练习目标 — 请从下方这篇关于模型常见问题的排查文档停下的地方往下续写。

学习文本 —
┌────────
模型常见问题
适用于:对话模型(LLM)、向量模型(Embedding)、工具调用(Tools/Function Call)、以及索引/构建向量相关问题。
排查原则:先用最小请求直连模型服务验证(确认模型本身没问题)→ 再排查网关/代理 → 最后排查业务侧参数与超时。
1. 最小化请求验证(必做)
1.1 对话模型:Chat Completions
请求示例:
说明:
BASE_URL请填写平台管理中配置的 Base URL
curl <BASE_URL>/chat/completions \
-H "Content-Type: application/json" \
-H "Authorization: Bearer <API_KEY>" \
-d '{
"model": "<MODEL_NAME>",
"messages": [
{ "role": "user", "content": "Hello" }
],
"stream": false
}'
成功返回示例(关键字段):
{
"id": "chatcmpl-xxx",
"object": "chat.completion",
"created": 1730000000,
"model": "<MODEL_NAME>",
"choices": [
{
"index": 0,
"message": { "role": "assistant", "content": "Hi! How can I help you?" },
"finish_reason": "stop"
└────────
[收集的数据条目]
┌────────
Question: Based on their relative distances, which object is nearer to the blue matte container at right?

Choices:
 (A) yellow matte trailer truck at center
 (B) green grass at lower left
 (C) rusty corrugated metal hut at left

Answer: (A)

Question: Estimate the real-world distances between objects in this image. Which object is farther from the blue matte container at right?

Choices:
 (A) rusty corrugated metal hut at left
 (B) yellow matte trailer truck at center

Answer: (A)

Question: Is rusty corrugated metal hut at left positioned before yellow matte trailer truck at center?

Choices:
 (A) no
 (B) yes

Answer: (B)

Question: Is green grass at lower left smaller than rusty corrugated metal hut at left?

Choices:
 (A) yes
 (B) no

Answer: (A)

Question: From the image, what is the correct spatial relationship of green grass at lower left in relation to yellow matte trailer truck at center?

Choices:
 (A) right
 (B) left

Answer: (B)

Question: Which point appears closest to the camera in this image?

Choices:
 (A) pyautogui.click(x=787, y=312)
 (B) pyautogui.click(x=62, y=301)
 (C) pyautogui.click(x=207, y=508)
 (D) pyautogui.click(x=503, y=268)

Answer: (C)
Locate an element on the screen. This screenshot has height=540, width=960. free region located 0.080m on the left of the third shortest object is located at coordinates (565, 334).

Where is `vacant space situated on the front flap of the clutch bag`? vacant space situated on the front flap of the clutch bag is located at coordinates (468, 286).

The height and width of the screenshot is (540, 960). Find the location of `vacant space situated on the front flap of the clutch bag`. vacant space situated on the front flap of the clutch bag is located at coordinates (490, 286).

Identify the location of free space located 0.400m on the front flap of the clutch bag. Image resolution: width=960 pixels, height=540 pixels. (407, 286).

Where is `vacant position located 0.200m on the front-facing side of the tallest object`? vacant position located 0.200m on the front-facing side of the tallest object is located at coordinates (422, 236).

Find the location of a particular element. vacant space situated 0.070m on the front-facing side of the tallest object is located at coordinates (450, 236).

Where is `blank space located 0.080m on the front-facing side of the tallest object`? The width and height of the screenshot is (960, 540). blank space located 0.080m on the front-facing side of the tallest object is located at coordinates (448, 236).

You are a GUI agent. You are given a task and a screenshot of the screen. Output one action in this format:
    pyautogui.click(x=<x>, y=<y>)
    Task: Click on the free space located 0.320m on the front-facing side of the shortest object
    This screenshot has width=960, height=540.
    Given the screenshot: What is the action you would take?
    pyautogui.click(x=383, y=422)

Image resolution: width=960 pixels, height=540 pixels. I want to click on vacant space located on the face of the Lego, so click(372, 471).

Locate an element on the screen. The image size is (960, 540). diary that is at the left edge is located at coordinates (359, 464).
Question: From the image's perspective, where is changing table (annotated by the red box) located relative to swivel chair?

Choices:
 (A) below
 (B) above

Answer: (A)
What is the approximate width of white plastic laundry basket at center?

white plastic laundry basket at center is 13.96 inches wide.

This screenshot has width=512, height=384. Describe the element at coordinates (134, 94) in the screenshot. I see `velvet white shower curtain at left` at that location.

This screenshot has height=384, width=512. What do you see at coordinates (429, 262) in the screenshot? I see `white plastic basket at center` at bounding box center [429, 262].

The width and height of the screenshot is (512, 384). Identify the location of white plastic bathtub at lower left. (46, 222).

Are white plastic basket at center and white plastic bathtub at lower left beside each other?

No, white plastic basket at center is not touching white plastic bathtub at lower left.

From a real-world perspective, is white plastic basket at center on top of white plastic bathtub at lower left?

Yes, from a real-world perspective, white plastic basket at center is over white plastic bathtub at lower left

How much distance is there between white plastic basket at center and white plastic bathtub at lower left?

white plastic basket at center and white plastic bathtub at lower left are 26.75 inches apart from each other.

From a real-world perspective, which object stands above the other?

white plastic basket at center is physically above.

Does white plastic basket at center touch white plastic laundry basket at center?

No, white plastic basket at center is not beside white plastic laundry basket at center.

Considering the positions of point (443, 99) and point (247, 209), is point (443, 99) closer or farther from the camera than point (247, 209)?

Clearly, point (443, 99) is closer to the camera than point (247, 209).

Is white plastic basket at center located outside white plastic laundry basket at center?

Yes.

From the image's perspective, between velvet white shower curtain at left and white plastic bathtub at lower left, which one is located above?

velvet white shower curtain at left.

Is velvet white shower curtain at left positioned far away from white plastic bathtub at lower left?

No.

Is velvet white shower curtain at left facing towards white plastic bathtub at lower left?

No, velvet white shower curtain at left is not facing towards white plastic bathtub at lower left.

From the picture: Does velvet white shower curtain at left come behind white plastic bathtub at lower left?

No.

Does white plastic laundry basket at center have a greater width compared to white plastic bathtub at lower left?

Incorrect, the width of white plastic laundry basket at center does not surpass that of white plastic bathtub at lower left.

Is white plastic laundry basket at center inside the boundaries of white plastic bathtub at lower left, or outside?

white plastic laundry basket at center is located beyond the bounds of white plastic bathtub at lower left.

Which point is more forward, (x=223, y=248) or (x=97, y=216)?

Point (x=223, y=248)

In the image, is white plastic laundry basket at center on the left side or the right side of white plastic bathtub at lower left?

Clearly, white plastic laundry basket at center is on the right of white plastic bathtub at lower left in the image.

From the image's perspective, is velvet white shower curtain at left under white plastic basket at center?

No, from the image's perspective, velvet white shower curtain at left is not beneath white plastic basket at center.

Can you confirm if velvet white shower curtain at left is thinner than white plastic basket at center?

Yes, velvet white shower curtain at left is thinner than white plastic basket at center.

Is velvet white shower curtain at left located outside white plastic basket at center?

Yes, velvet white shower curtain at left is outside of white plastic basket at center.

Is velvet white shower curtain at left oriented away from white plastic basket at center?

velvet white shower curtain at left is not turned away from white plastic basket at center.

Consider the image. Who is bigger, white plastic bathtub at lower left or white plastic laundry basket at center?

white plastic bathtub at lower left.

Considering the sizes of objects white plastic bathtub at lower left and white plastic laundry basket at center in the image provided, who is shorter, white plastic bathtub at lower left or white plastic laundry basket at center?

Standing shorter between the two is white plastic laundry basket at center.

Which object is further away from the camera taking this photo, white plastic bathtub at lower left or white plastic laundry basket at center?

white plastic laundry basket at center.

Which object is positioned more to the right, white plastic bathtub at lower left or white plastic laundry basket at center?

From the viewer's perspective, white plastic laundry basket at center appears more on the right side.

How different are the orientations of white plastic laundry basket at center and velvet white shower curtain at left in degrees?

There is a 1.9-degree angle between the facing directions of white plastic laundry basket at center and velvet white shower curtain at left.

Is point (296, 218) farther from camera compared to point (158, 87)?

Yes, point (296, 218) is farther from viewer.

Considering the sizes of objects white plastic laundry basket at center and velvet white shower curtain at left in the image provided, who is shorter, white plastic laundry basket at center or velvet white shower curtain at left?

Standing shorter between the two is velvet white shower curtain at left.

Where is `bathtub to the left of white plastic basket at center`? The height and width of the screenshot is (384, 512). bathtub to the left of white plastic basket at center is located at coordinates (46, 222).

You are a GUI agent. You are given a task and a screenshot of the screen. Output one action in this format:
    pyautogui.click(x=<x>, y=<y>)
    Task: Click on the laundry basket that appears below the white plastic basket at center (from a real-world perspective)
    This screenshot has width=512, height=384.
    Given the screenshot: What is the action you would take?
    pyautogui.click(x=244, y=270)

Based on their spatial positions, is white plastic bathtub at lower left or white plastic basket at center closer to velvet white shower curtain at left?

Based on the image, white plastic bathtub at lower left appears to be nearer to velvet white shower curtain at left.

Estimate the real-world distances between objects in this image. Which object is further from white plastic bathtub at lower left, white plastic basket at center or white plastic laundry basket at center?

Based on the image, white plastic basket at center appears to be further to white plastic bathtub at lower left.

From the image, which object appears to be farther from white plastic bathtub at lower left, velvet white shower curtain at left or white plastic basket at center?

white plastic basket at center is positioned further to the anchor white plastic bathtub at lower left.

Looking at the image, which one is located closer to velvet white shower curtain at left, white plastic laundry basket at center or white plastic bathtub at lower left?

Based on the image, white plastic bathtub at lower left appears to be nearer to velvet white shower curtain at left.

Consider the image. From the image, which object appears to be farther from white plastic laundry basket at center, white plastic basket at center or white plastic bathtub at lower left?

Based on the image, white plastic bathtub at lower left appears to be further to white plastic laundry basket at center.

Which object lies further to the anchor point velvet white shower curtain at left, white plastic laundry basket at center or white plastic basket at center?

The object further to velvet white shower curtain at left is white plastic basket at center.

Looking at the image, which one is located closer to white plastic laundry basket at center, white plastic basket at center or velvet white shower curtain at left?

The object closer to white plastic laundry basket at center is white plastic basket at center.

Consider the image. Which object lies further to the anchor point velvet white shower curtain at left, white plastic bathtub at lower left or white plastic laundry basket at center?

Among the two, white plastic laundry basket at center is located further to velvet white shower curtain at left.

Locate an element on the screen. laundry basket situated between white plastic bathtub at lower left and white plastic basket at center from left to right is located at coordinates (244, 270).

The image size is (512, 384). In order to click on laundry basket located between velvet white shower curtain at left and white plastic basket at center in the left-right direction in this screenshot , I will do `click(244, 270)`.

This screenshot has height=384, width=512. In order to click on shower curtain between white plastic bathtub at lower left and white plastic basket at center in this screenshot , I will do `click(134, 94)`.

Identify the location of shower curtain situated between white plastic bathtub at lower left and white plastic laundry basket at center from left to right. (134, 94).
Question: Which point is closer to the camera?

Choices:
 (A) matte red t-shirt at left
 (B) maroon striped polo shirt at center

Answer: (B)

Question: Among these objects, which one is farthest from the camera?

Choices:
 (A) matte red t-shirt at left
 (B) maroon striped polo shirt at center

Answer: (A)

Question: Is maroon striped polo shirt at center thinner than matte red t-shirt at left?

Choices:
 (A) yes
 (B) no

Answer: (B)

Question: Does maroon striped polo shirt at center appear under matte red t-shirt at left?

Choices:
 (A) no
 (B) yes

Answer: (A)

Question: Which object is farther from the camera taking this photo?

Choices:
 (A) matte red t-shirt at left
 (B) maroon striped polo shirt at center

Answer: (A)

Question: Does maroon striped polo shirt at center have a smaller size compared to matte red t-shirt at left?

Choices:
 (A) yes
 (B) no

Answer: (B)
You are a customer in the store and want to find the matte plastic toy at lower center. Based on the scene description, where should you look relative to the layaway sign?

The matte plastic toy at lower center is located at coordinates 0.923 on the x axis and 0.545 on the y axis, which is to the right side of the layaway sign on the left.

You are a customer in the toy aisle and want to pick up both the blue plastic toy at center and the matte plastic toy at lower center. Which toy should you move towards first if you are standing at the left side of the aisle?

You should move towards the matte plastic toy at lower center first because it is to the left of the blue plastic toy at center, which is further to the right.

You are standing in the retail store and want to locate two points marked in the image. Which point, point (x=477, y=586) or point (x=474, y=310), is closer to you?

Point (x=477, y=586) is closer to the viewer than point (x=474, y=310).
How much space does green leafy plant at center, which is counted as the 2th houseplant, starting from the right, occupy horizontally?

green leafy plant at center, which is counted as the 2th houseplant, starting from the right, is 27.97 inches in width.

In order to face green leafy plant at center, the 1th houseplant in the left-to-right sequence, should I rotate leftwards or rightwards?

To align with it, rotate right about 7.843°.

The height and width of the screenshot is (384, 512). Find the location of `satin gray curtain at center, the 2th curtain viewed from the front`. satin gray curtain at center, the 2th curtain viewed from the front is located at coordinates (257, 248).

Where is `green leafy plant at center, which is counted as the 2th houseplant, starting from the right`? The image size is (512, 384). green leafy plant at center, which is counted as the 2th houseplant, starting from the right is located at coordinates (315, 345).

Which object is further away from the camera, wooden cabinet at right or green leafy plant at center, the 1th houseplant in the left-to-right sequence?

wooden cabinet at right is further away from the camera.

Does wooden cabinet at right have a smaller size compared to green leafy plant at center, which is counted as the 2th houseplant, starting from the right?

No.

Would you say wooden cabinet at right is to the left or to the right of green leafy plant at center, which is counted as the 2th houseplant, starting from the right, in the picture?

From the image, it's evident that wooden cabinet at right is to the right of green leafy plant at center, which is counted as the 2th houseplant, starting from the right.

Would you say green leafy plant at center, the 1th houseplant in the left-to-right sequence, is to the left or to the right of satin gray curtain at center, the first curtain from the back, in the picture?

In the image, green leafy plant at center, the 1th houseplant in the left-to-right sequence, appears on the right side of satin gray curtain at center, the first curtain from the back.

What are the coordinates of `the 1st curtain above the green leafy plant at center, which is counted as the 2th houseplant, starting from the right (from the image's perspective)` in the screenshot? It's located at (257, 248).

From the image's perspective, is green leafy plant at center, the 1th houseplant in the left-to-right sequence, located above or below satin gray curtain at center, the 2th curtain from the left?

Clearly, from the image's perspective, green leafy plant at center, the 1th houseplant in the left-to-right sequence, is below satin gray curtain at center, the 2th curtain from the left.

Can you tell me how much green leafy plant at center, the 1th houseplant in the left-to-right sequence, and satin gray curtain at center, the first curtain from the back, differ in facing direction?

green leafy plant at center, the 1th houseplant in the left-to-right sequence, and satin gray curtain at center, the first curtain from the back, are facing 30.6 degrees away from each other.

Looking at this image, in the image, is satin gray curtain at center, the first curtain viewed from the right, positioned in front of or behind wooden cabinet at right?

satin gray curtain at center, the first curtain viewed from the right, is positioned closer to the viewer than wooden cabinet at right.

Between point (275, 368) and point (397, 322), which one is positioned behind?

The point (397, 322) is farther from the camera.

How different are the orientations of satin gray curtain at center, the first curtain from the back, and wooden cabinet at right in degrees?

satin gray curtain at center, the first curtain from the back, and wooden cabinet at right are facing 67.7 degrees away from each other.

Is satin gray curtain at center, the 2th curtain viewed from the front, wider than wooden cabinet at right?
└────────
任务输出 —
}
],
"usage": { "prompt_tokens": 8, "completion_tokens": 9, "total_tokens": 17 }
}
1.2 向量模型:Embeddings
请求示例:
curl <BASE_URL>/embeddings \
-H "Content-Type: application/json" \
-H "Authorization: Bearer <API_KEY>" \
-d '{
"model": "<EMB_MODEL_NAME>",
"input": "test"
}'
成功返回示例(关键字段):
{
"object": "list",
"model": "<EMB_MODEL_NAME>",
"data": [
{
"object": "embedding",
"index": 0,
"embedding": [0.0123, -0.0456, 0.0789]
}
],
"usage": { "prompt_tokens": 2, "total_tokens": 2 }
}
说明:
embedding会是一个很长的浮点数组(维度取决于模型)。